1374534088No último dia 23 de setembro, a notícia da renúncia de Cleyton Camargo do cargo de presidente do Tribunal de Justiça do Paraná (TJ) surpreendeu a todos e todas. Em meio a uma investigação do Conselho Nacional de Justiça (CNJ) por denúncias de tráfico de influência e venda de sentenças, a renúncia soou quase como uma confissão de culpa.

Mas engana-se quem pensa que o gesto de Cleyton Camargo significará uma nova fase para o Poder Judiciário paranaense. Com sua renúncia, haverá um novo processo eleitoral para a presidência do Tribunal de Justiça, onde apenas os desembargadores tem direito a voto. Sim, isso mesmo, nem os juízes nem os demais trabalhadores do Judiciário paranaense, muito menos a população, tem direito a escolher o presidente do TJ, mantendo este como o Poder mais exclusivo do Brasil.

Cleyton Camargo simboliza o atraso político dentro do TJ, visto que faz parte de uma das mais antigas e poderosas oligarquias do estado do Paraná. Para se ter uma ideia da extensão da rede de poder desta família, vale o registro que o Visconde de Guarapuava, que hoje dá nome a uma das principais ruas da capital, era um Camargo.

Diferente do Executivo e do Legislativo que, ainda com muitas restrições, passaram por processos de abertura e democratização, o Poder Judiciário continua como um espaço fechado, anti-democrático e sem controle social. Mesmo a fiscalização do CNJ tem sido limitada, visto que acaba sendo uma fiscalização de “corporação” para “corporação”. Além disso, a mais alta “punição” aplicada pelo órgão é a aposentadoria, o que parece um paradoxo, porque na maioria dos casos a aposentadoria é um direito almejado e somente conquistado com muito esforço pela população trabalhadora.

Certa vez, quando ainda estava cursando a graduação em Ciências Sociais, o professor da disciplina “Estrutura e Funcionamento do Ensino Fundamental e Médio” perguntou aos alunos qual era o primeiro curso superior que tinha existido no Brasil. Ao responder Direito, ele explicou: “este é um curso que forma pessoas para ocupar um braço do Estado, o Poder Judiciário”. No século XIX, só as elites faziam ensino superior e, segundo o raciocínio do professor,  eles trataram de garantir sua presença quase que exclusiva num dos três poderes do Estado até hoje.

O Judiciário também é conhecido por manter os mais altos salários dentre o funcionalismo público (apesar de não parecer, juízes e desembargadores são funcionários públicos). Apesar do vencimento básico de um desembargador girar em torno de R$25 mil (bruto), ao acessar o Portal da Transparência do TJ é fácil encontrar contracheques em que os salários ultrapassam os R$30 mil (alguns chegam a R$50 mil), além de outras vantagens. Assim como deputados e vereadores, são os desembargadores que decidem seus próprios salários, além de do orçamento e demais gastos do Poder Judiciário. Em 2012, por exemplo, o TJ/PR adquiriu um veículo para cada desembargador, cada qual com seu motorista, tudo custeado pelos cofres públicos.

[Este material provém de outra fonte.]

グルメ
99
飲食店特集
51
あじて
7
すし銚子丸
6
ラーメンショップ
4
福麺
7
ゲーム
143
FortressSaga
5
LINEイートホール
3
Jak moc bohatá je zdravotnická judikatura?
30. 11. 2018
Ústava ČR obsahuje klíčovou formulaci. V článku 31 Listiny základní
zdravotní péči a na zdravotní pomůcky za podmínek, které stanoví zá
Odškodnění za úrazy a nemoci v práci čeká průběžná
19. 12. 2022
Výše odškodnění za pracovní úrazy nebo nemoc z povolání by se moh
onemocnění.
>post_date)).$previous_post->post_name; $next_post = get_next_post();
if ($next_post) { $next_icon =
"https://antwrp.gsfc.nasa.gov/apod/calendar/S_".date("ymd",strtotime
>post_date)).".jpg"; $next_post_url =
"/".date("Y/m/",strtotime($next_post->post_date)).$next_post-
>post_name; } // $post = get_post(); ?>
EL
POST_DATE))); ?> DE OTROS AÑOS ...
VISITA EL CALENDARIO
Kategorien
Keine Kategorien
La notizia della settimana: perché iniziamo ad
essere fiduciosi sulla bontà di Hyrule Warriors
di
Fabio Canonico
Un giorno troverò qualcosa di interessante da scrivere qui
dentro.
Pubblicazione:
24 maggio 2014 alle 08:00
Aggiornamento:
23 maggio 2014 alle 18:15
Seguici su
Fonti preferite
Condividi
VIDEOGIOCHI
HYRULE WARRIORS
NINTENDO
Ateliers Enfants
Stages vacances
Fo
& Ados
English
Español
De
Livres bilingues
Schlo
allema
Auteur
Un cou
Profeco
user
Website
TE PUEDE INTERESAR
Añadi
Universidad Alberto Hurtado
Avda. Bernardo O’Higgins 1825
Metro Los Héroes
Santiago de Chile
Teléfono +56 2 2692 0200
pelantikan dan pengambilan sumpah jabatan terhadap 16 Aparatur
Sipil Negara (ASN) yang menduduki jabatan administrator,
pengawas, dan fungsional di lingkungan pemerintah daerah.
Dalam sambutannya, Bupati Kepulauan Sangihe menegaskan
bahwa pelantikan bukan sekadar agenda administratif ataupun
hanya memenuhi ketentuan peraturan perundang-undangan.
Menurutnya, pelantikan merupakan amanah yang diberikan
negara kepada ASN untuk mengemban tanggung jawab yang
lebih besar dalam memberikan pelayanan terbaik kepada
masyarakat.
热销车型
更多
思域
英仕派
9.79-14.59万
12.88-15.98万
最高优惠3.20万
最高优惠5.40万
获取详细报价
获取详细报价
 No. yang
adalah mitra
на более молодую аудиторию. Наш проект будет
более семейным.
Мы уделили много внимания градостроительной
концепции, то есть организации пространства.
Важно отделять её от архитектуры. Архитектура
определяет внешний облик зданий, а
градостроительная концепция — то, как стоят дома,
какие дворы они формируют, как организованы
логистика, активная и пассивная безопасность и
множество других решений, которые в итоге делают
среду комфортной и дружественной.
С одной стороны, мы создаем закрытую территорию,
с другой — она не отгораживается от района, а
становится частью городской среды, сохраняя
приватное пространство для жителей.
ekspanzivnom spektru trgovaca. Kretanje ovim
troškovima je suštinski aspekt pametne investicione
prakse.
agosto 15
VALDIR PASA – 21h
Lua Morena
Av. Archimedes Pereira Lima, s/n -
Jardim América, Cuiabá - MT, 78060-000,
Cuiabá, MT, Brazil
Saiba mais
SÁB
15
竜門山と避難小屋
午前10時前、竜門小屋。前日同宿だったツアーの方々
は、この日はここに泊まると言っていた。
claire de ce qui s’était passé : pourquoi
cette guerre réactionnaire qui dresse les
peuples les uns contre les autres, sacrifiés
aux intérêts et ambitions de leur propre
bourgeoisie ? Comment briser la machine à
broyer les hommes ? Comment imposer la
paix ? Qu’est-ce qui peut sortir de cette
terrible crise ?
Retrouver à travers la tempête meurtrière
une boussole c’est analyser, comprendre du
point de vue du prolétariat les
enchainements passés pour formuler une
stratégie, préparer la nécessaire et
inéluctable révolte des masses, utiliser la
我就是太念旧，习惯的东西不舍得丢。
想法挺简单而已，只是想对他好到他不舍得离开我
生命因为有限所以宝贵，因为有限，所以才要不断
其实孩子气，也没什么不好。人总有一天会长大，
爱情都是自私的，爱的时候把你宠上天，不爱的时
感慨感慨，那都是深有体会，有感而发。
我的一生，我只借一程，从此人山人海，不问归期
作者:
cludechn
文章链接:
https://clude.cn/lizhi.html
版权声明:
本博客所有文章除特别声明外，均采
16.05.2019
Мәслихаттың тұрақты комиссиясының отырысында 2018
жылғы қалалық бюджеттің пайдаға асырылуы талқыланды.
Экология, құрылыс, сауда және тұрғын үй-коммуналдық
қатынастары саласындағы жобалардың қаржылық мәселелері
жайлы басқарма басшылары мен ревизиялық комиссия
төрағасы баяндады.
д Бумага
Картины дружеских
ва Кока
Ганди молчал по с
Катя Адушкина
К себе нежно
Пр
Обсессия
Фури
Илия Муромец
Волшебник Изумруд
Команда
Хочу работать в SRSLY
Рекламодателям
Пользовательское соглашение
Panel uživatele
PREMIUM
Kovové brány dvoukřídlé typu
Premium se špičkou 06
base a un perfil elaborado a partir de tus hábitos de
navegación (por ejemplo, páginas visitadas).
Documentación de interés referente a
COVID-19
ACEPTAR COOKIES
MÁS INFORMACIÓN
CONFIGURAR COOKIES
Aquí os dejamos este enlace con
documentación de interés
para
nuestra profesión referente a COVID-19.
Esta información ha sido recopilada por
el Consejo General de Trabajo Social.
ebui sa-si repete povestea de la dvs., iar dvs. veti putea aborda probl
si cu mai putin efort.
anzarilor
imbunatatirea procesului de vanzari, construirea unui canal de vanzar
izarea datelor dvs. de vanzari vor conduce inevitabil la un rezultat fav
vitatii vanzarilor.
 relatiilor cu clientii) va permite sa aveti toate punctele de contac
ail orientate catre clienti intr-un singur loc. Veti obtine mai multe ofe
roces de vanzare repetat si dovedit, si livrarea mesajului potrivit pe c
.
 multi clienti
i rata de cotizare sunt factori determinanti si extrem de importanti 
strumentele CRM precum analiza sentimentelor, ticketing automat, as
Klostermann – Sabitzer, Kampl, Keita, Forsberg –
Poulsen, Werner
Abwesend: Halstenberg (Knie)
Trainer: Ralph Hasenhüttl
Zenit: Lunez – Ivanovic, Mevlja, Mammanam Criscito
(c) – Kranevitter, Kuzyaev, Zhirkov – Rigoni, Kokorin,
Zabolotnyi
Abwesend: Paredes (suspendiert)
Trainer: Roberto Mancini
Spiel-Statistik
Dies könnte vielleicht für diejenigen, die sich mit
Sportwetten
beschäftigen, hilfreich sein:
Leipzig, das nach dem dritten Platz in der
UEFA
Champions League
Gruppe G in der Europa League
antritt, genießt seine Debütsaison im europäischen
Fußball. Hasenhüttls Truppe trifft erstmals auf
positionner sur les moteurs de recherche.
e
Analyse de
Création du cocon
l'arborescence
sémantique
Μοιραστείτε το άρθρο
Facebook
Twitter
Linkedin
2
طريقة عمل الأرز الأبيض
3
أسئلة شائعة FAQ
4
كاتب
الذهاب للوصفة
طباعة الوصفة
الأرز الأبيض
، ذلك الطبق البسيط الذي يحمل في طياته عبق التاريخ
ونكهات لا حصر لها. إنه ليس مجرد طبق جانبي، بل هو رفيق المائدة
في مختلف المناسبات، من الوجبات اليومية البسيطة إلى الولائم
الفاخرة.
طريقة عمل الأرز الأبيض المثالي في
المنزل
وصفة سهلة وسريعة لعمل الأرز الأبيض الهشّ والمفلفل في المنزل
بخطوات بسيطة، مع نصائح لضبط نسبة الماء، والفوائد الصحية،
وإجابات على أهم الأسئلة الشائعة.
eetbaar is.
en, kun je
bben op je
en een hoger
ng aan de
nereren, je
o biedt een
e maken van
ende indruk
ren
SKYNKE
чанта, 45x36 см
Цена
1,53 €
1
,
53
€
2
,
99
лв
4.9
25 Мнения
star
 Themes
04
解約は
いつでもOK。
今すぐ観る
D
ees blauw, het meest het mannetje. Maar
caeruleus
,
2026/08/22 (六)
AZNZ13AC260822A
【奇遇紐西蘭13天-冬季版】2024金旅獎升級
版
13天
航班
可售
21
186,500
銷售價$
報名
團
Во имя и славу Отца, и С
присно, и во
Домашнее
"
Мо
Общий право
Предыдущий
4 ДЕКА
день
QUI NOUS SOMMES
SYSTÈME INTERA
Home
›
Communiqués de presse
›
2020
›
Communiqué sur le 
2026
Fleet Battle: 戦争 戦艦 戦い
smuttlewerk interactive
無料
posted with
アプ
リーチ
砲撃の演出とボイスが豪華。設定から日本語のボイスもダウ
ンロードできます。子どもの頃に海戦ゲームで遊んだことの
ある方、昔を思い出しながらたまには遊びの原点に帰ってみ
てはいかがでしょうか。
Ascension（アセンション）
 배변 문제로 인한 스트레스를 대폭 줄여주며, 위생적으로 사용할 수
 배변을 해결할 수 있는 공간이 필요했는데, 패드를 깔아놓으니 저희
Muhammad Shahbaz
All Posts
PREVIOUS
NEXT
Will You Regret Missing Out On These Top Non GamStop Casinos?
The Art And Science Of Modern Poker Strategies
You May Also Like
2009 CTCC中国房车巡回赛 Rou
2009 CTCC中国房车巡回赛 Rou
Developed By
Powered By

A história do Poder Judiciário no Brasil mostra que precisamos avançar muito na sua democratização. Recentemente, veio a tona o debate sobre a composição do Tribunal de Contas do Estado do Paraná. Apesar da vitória de Fábio Camargo (por sinal, filho de Cleyton), o movimento pela democratização do TCE conseguiu pautar este debate na sociedade, de maneira inédita. Que a renúncia de Cleyton Camargo ajude a começar um debate sobre a tão necessária democratização do Poder Judiciário brasileiro.